No doubt about it, 2004 was a hard year. For about half of us, we not only were a blue state, we felt blue for days after the election. For most of us, the war in Iraq is an ongoing tragedy, with no end in sight. For the thousands upon thousands in south and southeast Asia, the tsunami that swept their lives away in one sudden giant wave was the ultimate disaster.

And then, we each have our private lists: friends gone, quiet griefs and disappointments. And yet, if we look hard enough, there is some good news tucked behind the bad.

Look at Ukraine.

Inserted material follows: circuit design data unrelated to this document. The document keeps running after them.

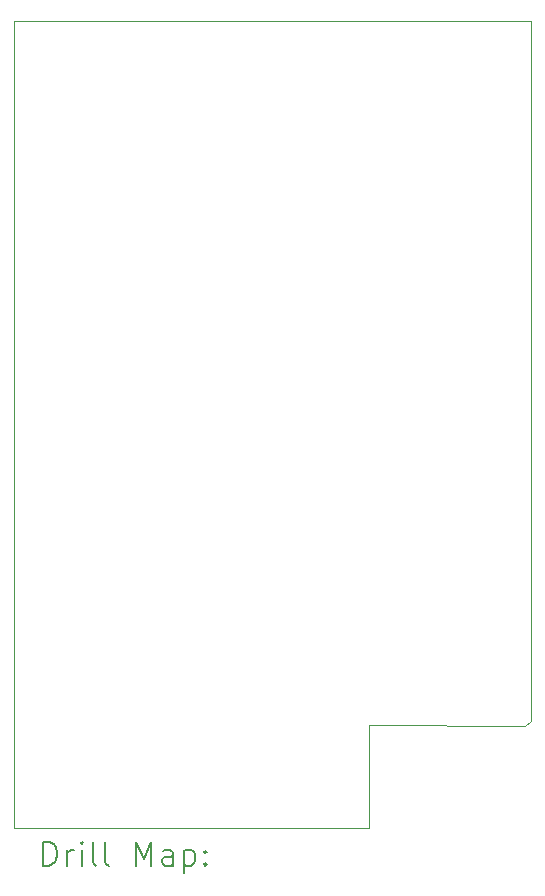
<source format=gbr>
%FSLAX45Y45*%
G04 Gerber Fmt 4.5, Leading zero omitted, Abs format (unit mm)*
G04 Created by KiCad (PCBNEW (6.0.2)) date 2024-03-24 18:16:21*
%MOMM*%
%LPD*%
G01*
G04 APERTURE LIST*
%TA.AperFunction,Profile*%
%ADD10C,0.100000*%
%TD*%
%ADD11C,0.200000*%
G04 APERTURE END LIST*
D10*
X17602648Y-11281547D02*
X17549000Y-11323000D01*
X17597120Y-5359400D02*
X15671800Y-5359400D01*
X13220000Y-12190000D02*
X16230600Y-12192000D01*
X15494000Y-5359400D02*
X13716000Y-5359400D01*
X17596768Y-5359400D02*
X17602648Y-11267000D01*
X13220000Y-12190000D02*
X13220000Y-11574050D01*
X16230000Y-11349000D02*
X16229000Y-11321000D01*
X17602648Y-11267000D02*
X17602648Y-11281547D01*
X16230000Y-11349000D02*
X16230600Y-12192000D01*
X13220000Y-5359400D02*
X13220000Y-11574050D01*
X15671800Y-5359400D02*
X15494000Y-5359400D01*
X13716000Y-5359400D02*
X13220000Y-5359400D01*
X17549000Y-11323000D02*
X16229000Y-11321000D01*
D11*
X13472619Y-12507476D02*
X13472619Y-12307476D01*
X13520238Y-12307476D01*
X13548809Y-12317000D01*
X13567857Y-12336048D01*
X13577381Y-12355095D01*
X13586905Y-12393190D01*
X13586905Y-12421762D01*
X13577381Y-12459857D01*
X13567857Y-12478905D01*
X13548809Y-12497952D01*
X13520238Y-12507476D01*
X13472619Y-12507476D01*
X13672619Y-12507476D02*
X13672619Y-12374143D01*
X13672619Y-12412238D02*
X13682143Y-12393190D01*
X13691667Y-12383667D01*
X13710714Y-12374143D01*
X13729762Y-12374143D01*
X13796428Y-12507476D02*
X13796428Y-12374143D01*
X13796428Y-12307476D02*
X13786905Y-12317000D01*
X13796428Y-12326524D01*
X13805952Y-12317000D01*
X13796428Y-12307476D01*
X13796428Y-12326524D01*
X13920238Y-12507476D02*
X13901190Y-12497952D01*
X13891667Y-12478905D01*
X13891667Y-12307476D01*
X14025000Y-12507476D02*
X14005952Y-12497952D01*
X13996428Y-12478905D01*
X13996428Y-12307476D01*
X14253571Y-12507476D02*
X14253571Y-12307476D01*
X14320238Y-12450333D01*
X14386905Y-12307476D01*
X14386905Y-12507476D01*
X14567857Y-12507476D02*
X14567857Y-12402714D01*
X14558333Y-12383667D01*
X14539286Y-12374143D01*
X14501190Y-12374143D01*
X14482143Y-12383667D01*
X14567857Y-12497952D02*
X14548809Y-12507476D01*
X14501190Y-12507476D01*
X14482143Y-12497952D01*
X14472619Y-12478905D01*
X14472619Y-12459857D01*
X14482143Y-12440809D01*
X14501190Y-12431286D01*
X14548809Y-12431286D01*
X14567857Y-12421762D01*
X14663095Y-12374143D02*
X14663095Y-12574143D01*
X14663095Y-12383667D02*
X14682143Y-12374143D01*
X14720238Y-12374143D01*
X14739286Y-12383667D01*
X14748809Y-12393190D01*
X14758333Y-12412238D01*
X14758333Y-12469381D01*
X14748809Y-12488428D01*
X14739286Y-12497952D01*
X14720238Y-12507476D01*
X14682143Y-12507476D01*
X14663095Y-12497952D01*
X14844048Y-12488428D02*
X14853571Y-12497952D01*
X14844048Y-12507476D01*
X14834524Y-12497952D01*
X14844048Y-12488428D01*
X14844048Y-12507476D01*
X14844048Y-12383667D02*
X14853571Y-12393190D01*
X14844048Y-12402714D01*
X14834524Y-12393190D01*
X14844048Y-12383667D01*
X14844048Y-12402714D01*
M02*

</source>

Democracy is not dead; it’s alive, thanks to the thousands of people, young and old, who demonstrated night after night through dark December in snow, wind and rain, waving their orange banners in Independence Square, so apty named. No injuries, no fatalities – just passion. They demanded honest elections; they put themselves fully on the line, body and soul. And they won. A new election was granted, and the good guy won. Victor Yuchenko told the roaring crowd, “It has happened. Today we are turning a page of lies, censorship and violence…to lay a new epoch of a new great democracy.”

There is the glimmer of hope that shone in the final months of 2004 for a renewed activity for peace in the middle east with the death of Yasser Arafat. On the inside pages of The New York Times a headline reads, “Tiny Collective of Jews Agrees to leave Gaza Under Plan,” indicating that there may be hope after all for the removal of Jewish settlers from Gaza.

And in Vermont, we can take pride in Howard Dean’s candidacy for the Democratic Presidential nomination. Yes, he didn’t make it, but he succeeded in going further than anybody thought he would at the outset, and he continues to be a voice for change at the national level.

And then, in our personal lives, good things happened. A student got an A for a first-rate paper. A new baby expected in the family, new friends, holidays with children and grandchildren gathered around the table, happy to be together.

Two thousand and four wasn’t that bad after all. But I confess I have great expectations for 2005, fully believing that tacking up the new calendar on the wall will bring better days and greater joy.

Happy New Year to you all.

This is Madeleine May Kunin.

Madeleine Kunin is a former governor of Vermont.